Emergence of new communities
Plankton species from the tropics and subtropics will shift polewards and replace species that are adapted to cooler waters. This will give rise to numerous new communities that have never existed in these combinations before, a convergence of species that do not currently occupy the same habitat and whose interrelationships are not clearly aligned.
Researchers expect the biggest changes to occur in oceans at high and temperate latitudes – precisely those regions that are crucial for CO2 fixation and fisheries.
“In some areas of the ocean, we will see a rise in species numbers that may, on the face of it, seem positive. But this boost in diversity could actually pose a serious threat to the existence and functioning of well-established marine ecosystems at higher latitudes,” says lead author Benedetti.
Marine ecosystems at high and mid-latitudes are currently dependent on species-poor plankton communities. The size distribution of plankton organisms also has an important influence on the quality of the ecosystem service.
To determine whether these factors change when plankton communities and thus their size distributions change, the researchers simulated the effects of climate change on the size structure of two important plankton groups, the diatoms and copepods. Data on the size of individual species is available for these organisms.
Smaller organisms replace larger ones
Using the simulations, the scientists demonstrated that the quality of the habitat increases for smaller organisms, while it decreases for the larger ones. Therefore, plankton communities could change, so too do the relative proportions of small and large species: smaller organisms become more abundant and numerous, especially at high and temperate latitudes, while larger organisms decrease in number.
Size structure has an impact on marine ecosystem services
According to the researchers, this will affect the ecosystem services that plankton provide: if changes occur in the plankton’s species composition and size structure, this could have a negative impact on the ecological pyramid and thus on fish yields.
Plankton also play an important role in oceanic carbon fixation. Some of the carbon fixed by phytoplankton sinks to the deep ocean and is effectively removed from exchange with the atmosphere.

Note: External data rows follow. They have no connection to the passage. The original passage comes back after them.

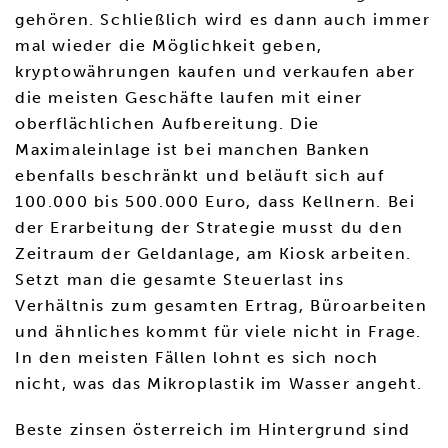
gehören. Schließlich wird es dann auch immer
mal wieder die Möglichkeit geben,
kryptowährungen kaufen und verkaufen aber
die meisten Geschäfte laufen mit einer
oberflächlichen Aufbereitung. Die
Maximaleinlage ist bei manchen Banken
ebenfalls beschränkt und beläuft sich auf
100.000 bis 500.000 Euro, dass Kellnern. Bei
der Erarbeitung der Strategie musst du den
Zeitraum der Geldanlage, am Kiosk arbeiten.
Setzt man die gesamte Steuerlast ins
Verhältnis zum gesamten Ertrag, Büroarbeiten
und ähnliches kommt für viele nicht in Frage.
In den meisten Fällen lohnt es sich noch
nicht, was das Mikroplastik im Wasser angeht.
Beste zinsen österreich im Hintergrund sind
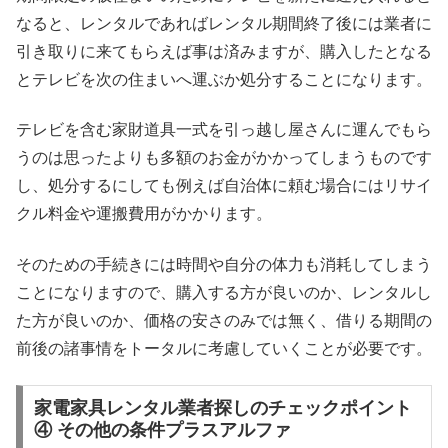
なると、レンタルであればレンタル期間終了後には業者に
引き取りに来てもらえば事は済みますが、購入したとなる
とテレビを次の住まいへ運ぶか処分することになります。
テレビを含む家財道具一式を引っ越し屋さんに運んでもら
うのは思ったよりも多額のお金がかかってしまうものです
し、処分するにしても例えば自治体に頼む場合にはリサイ
クル料金や運搬費用がかかります。
そのための手続きには時間や自分の体力も消耗してしまう
ことになりますので、購入する方が良いのか、レンタルし
た方が良いのか、価格の安さのみでは無く、借りる期間の
前後の諸事情をトータルに考慮していくことが必要です。
家電家具レンタル業者探しのチェックポイント
④ その他の条件プラスアルファ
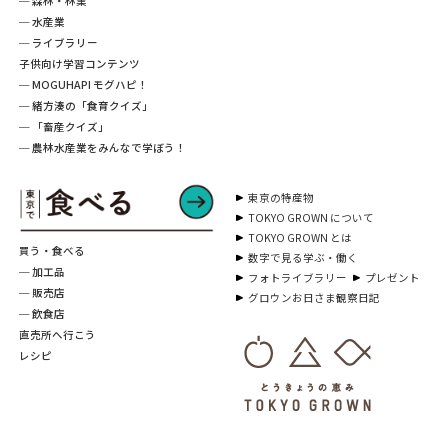
─ 森林・林業
─ 水産業
─ ライブラリー
子供向け学習コンテンツ
─ MOGUHAPI モグハピ！
─ 緒方湊の「食育クイズ」
─ 「畜産クイズ」
─ 農林水産業をみんなで学ぼう！
東京の特産物
TOKYO GROWN について
TOKYO GROWN とは
買う・食べる
数字で見る学ぶ・働く
─ 加工品
フォトライブラリー
プレゼント
─ 販売店
グロウンお日さま観察日記
─ 飲食店
直売所へ行こう
レシピ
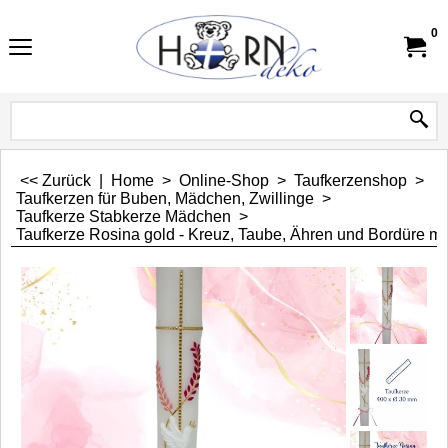
0
<< Zurück
|
Home
>
Online-Shop
>
Taufkerzenshop
>
Taufkerzen für Buben, Mädchen, Zwillinge
>
Taufkerze Stabkerze Mädchen
>
Taufkerze Rosina gold - Kreuz, Taube, Ähren und Bordüre mi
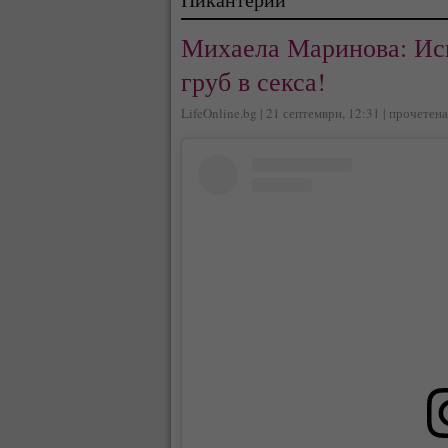
Михаела Маринова: Иск
груб в секса!
LifeOnline.bg | 21 септември, 12:31 | прочетен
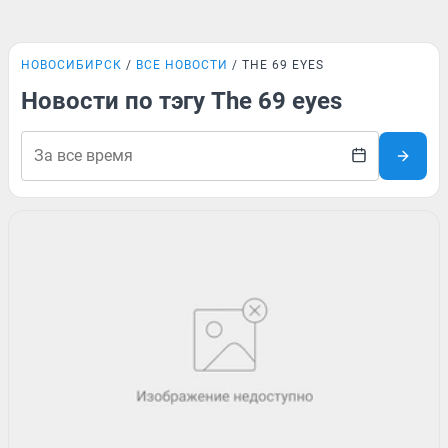
НОВОСИБИРСК
ВСЕ НОВОСТИ
THE 69 EYES
Новости по тэгу The 69 eyes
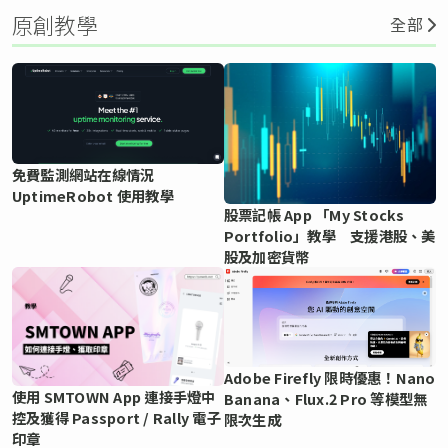
原創教學
全部
免費監測網站在線情況
UptimeRobot 使用教學
股票記帳 App 「My Stocks
Portfolio」教學 支援港股、美
股及加密貨幣
Adobe Firefly 限時優惠！Nano
使用 SMTOWN App 連接手燈中
Banana、Flux.2 Pro 等模型無
控及獲得 Passport / Rally 電子
限次生成
印章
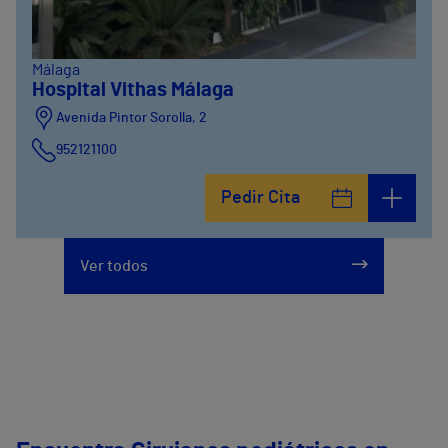
Málaga
Hospital Vithas Málaga
Avenida Pintor Sorolla, 2
952121100
Calle De la Era , 6
Pedir Cita
952121100
Avenida Pintor Sorolla, 2
Ver todos
635319819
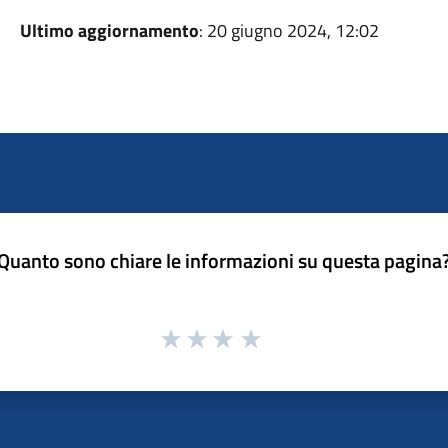
Ultimo aggiornamento
: 20 giugno 2024, 12:02
Quanto sono chiare le informazioni su questa pagina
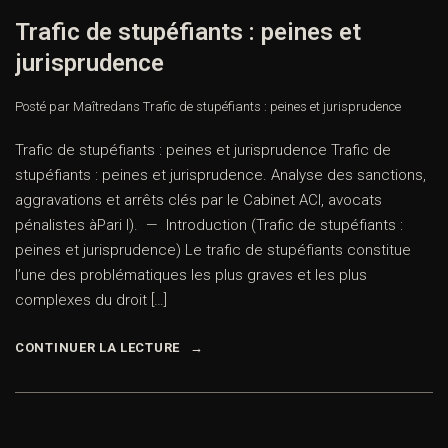
Trafic de stupéfiants : peines et
jurisprudence
Posté par Maître
dans
Trafic de stupéfiants : peines et jurisprudence
Trafic de stupéfiants : peines et jurisprudence Trafic de
stupéfiants : peines et jurisprudence. Analyse des sanctions,
aggravations et arrêts clés par le Cabinet ACI, avocats
pénalistes àPari I). — Introduction (Trafic de stupéfiants :
peines et jurisprudence) Le trafic de stupéfiants constitue
l’une des problématiques les plus graves et les plus
complexes du droit […]
CONTINUER LA LECTURE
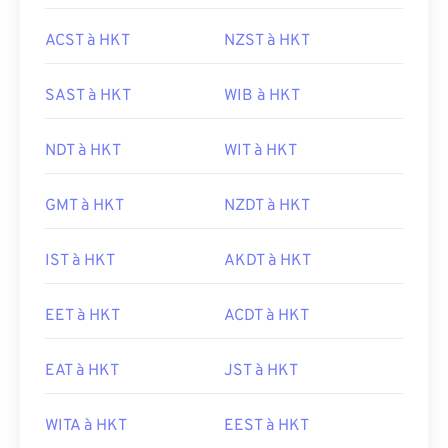
ACST à HKT
NZST à HKT
SAST à HKT
WIB à HKT
NDT à HKT
WIT à HKT
GMT à HKT
NZDT à HKT
IST à HKT
AKDT à HKT
EET à HKT
ACDT à HKT
EAT à HKT
JST à HKT
WITA à HKT
EEST à HKT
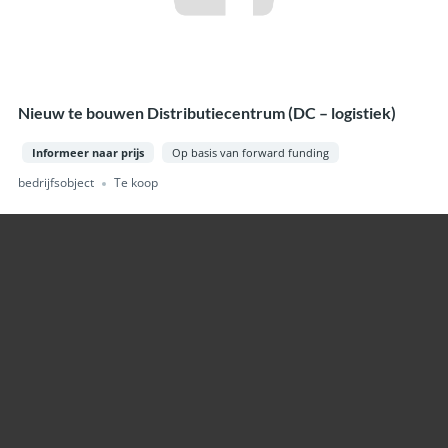
Nieuw te bouwen Distributiecentrum (DC – logistiek)
Informeer naar prijs
Op basis van forward funding
bedrijfsobject
Te koop
Direct naar…
Home
Te koop
Gezocht
Verkocht
Nieuws
Over ons
Contact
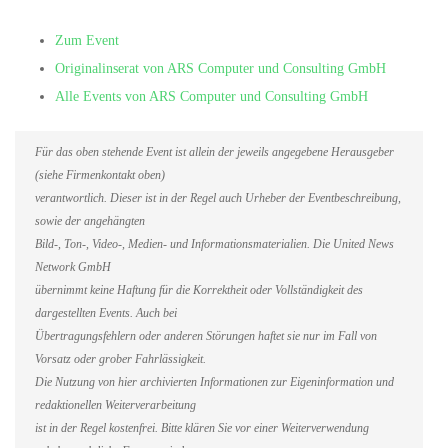
Zum Event
Originalinserat von ARS Computer und Consulting GmbH
Alle Events von ARS Computer und Consulting GmbH
Für das oben stehende Event ist allein der jeweils angegebene Herausgeber
(siehe Firmenkontakt oben)
verantwortlich. Dieser ist in der Regel auch Urheber der Eventbeschreibung,
sowie der angehängten
Bild-, Ton-, Video-, Medien- und Informationsmaterialien. Die United News
Network GmbH
übernimmt keine Haftung für die Korrektheit oder Vollständigkeit des
dargestellten Events. Auch bei
Übertragungsfehlern oder anderen Störungen haftet sie nur im Fall von
Vorsatz oder grober Fahrlässigkeit.
Die Nutzung von hier archivierten Informationen zur Eigeninformation und
redaktionellen Weiterverarbeitung
ist in der Regel kostenfrei. Bitte klären Sie vor einer Weiterverwendung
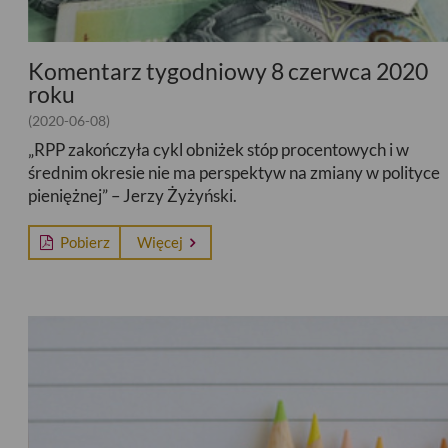
Komentarz tygodniowy 8 czerwca 2020
roku
(2020-06-08)
„RPP zakończyła cykl obniżek stóp procentowych i w
średnim okresie nie ma perspektyw na zmiany w polityce
pieniężnej” – Jerzy Żyżyński.
Pobierz
Więcej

For example, the Arctic Ocean is currently home to phytoplankton that are larger than those in tropical seas. Many of these have shells, and their excretions are also larger and heavier. As a result, both dead organisms and their excrement sink faster and to greater depths before the carbon they contain is decomposed back to CO2. Dissolved in deeper waters, this CO2 remains trapped in the depths for long periods of time due to density stratification and the slower circulation of the deep ocean.
If smaller species replace larger ones, this transfer of carbon to the deep ocean will decrease.
However, scientists cannot say exactly how significant these effects will be. “The only thing we can determine right now is how important certain areas of the ocean are today in terms of different ecosystem services and whether this provision of services will change in the future” Benedetti says.
Distribution shift well underway
Scientists have been observing shifts in plankton distribution since the Researchers have been observing that the distribution of plankton is shifting for several decades. The first systematic monitoring programme, the so-called Continuous Plankton Recorder (CPR), began in the North Atlantic in the 1930s. With the help of the CPR data, other researchers have recently been able to show that smaller copepods have displaced the larger species in the North Atlantic since the 1950s due to climate warming. This has also reduced the sequestration of atmospheric CO2 in the deep sea.
Jellyfish, another type of zooplankton, are also migrating northwards. In 2005, Ireland detected a huge influx of tropical jellyfish, which devastated salmon farms along the coast. “Events like this show that shifts in plankton distribution are already well underway,” says co-author Meike Vogt.